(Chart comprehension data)
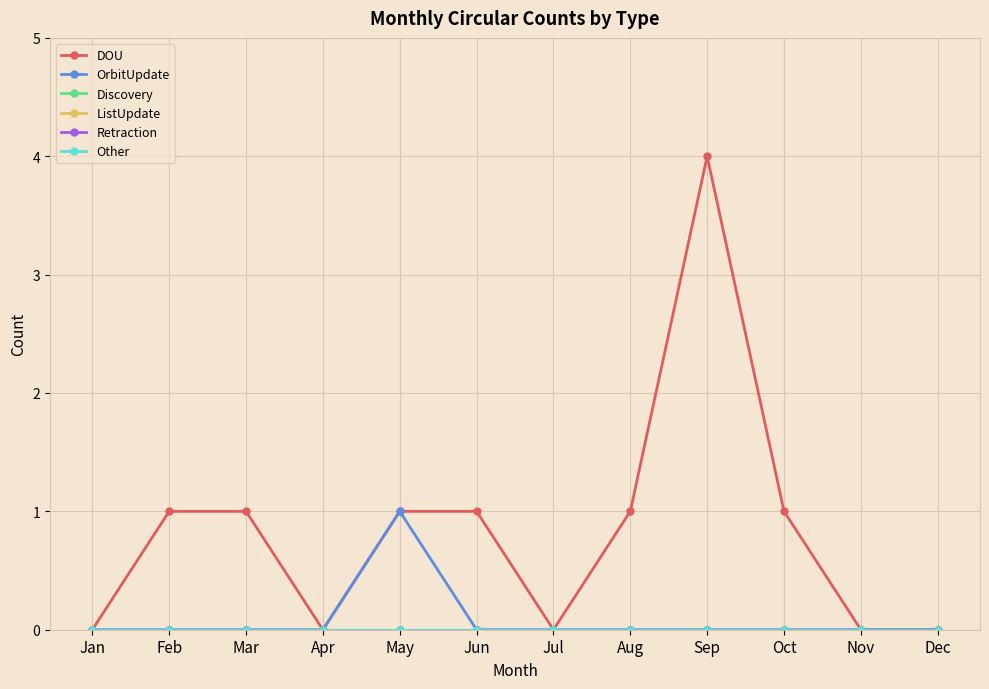

Is this an area chart (filled region under the line)?

No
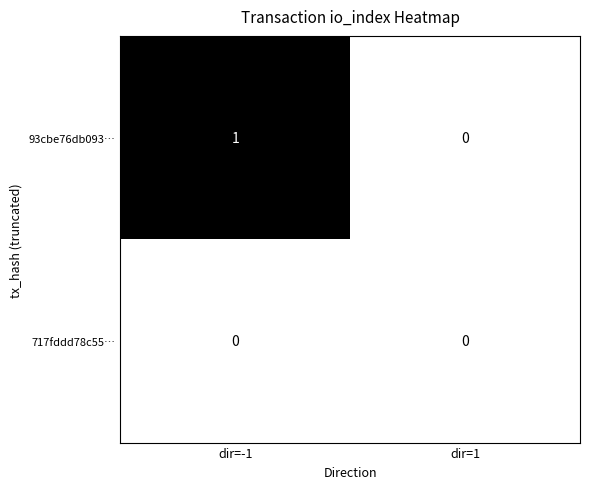

How many categories are shown in the chart?

2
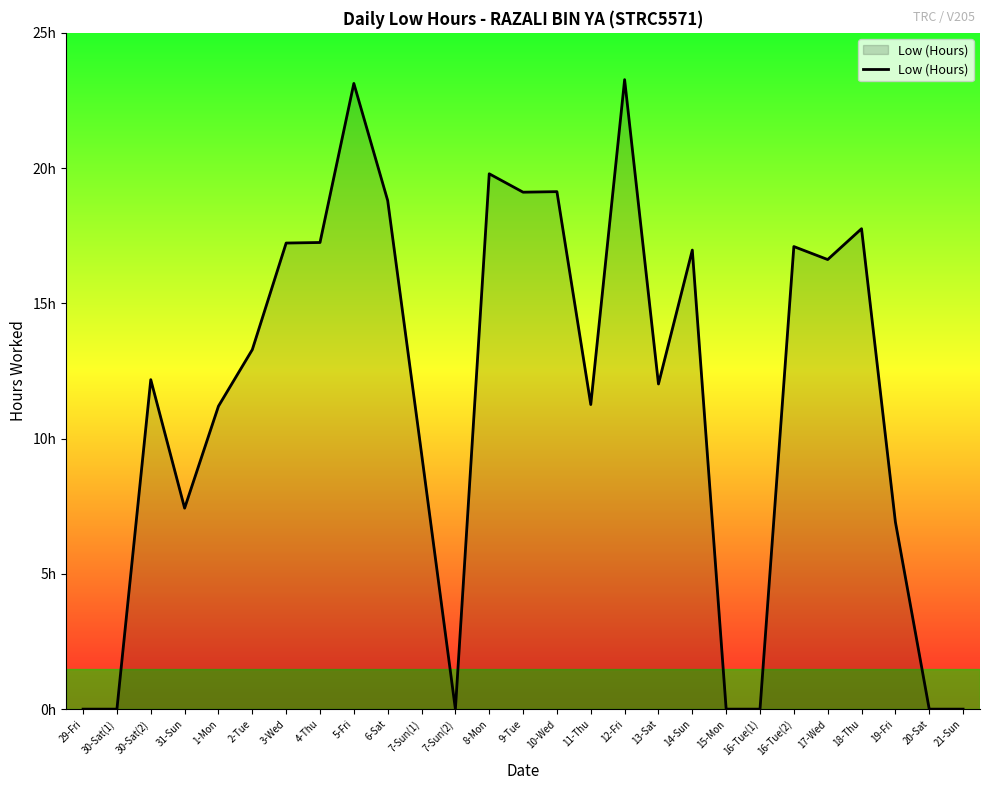

Which has a higher value, 3-Wed or 1-Mon?

3-Wed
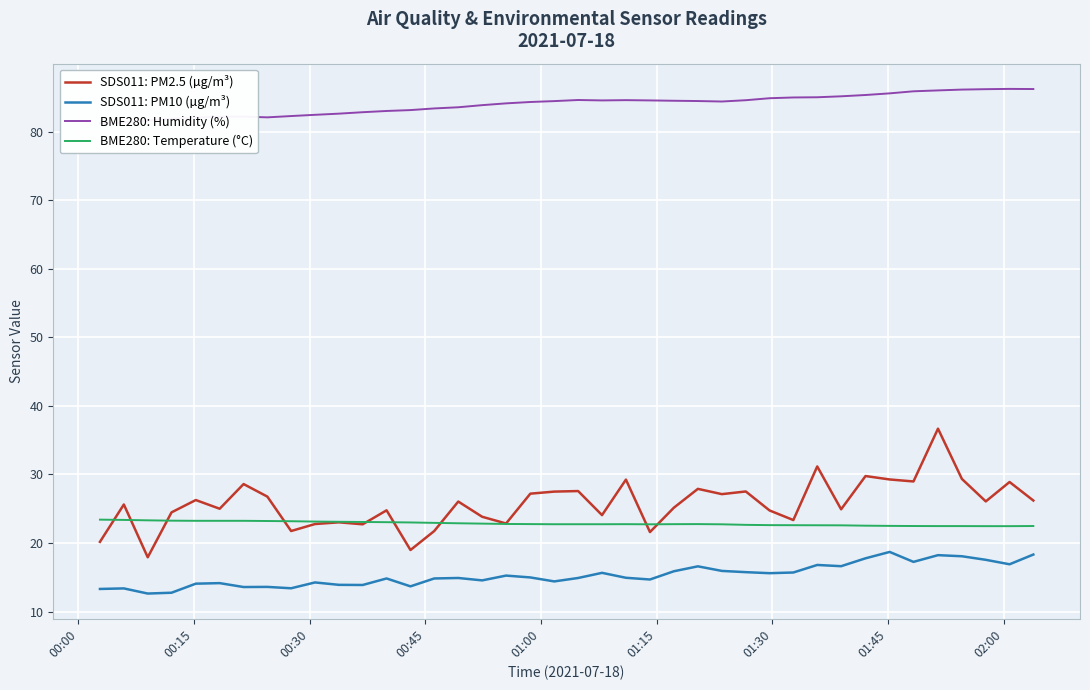

True or false: SDS011: PM10 (µg/m³) and SDS011: PM2.5 (µg/m³) cross at least once.

False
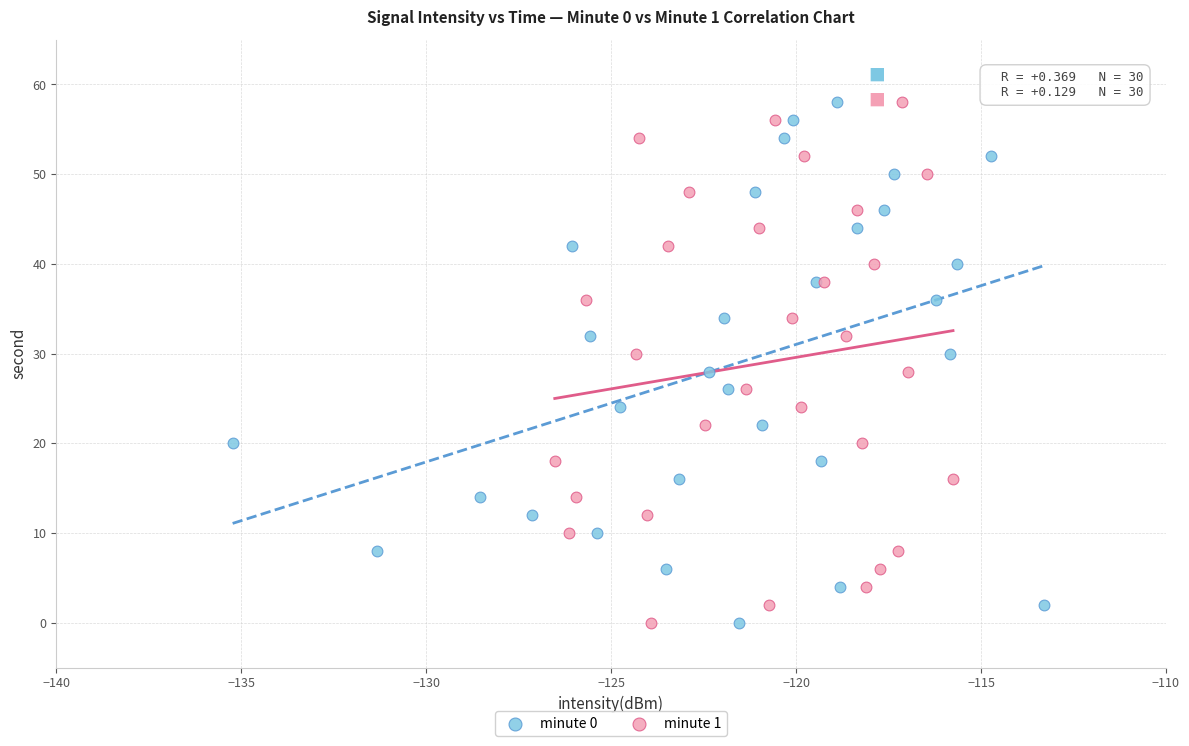

What are all the series names shown in the legend?

minute 0, minute 1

* _YOUR TASK_
Reproduce the rows verbatim, from the line containing "How many categories are shown in the chart?" through the end of the rows, and omit the pictures from your answer.

* _FINAL ANSWER_
How many categories are shown in the chart?

2

Which has a higher value, 3-Wed or 1-Mon?

3-Wed

True or false: SDS011: PM10 (µg/m³) and SDS011: PM2.5 (µg/m³) cross at least once.

False

What are all the series names shown in the legend?

minute 0, minute 1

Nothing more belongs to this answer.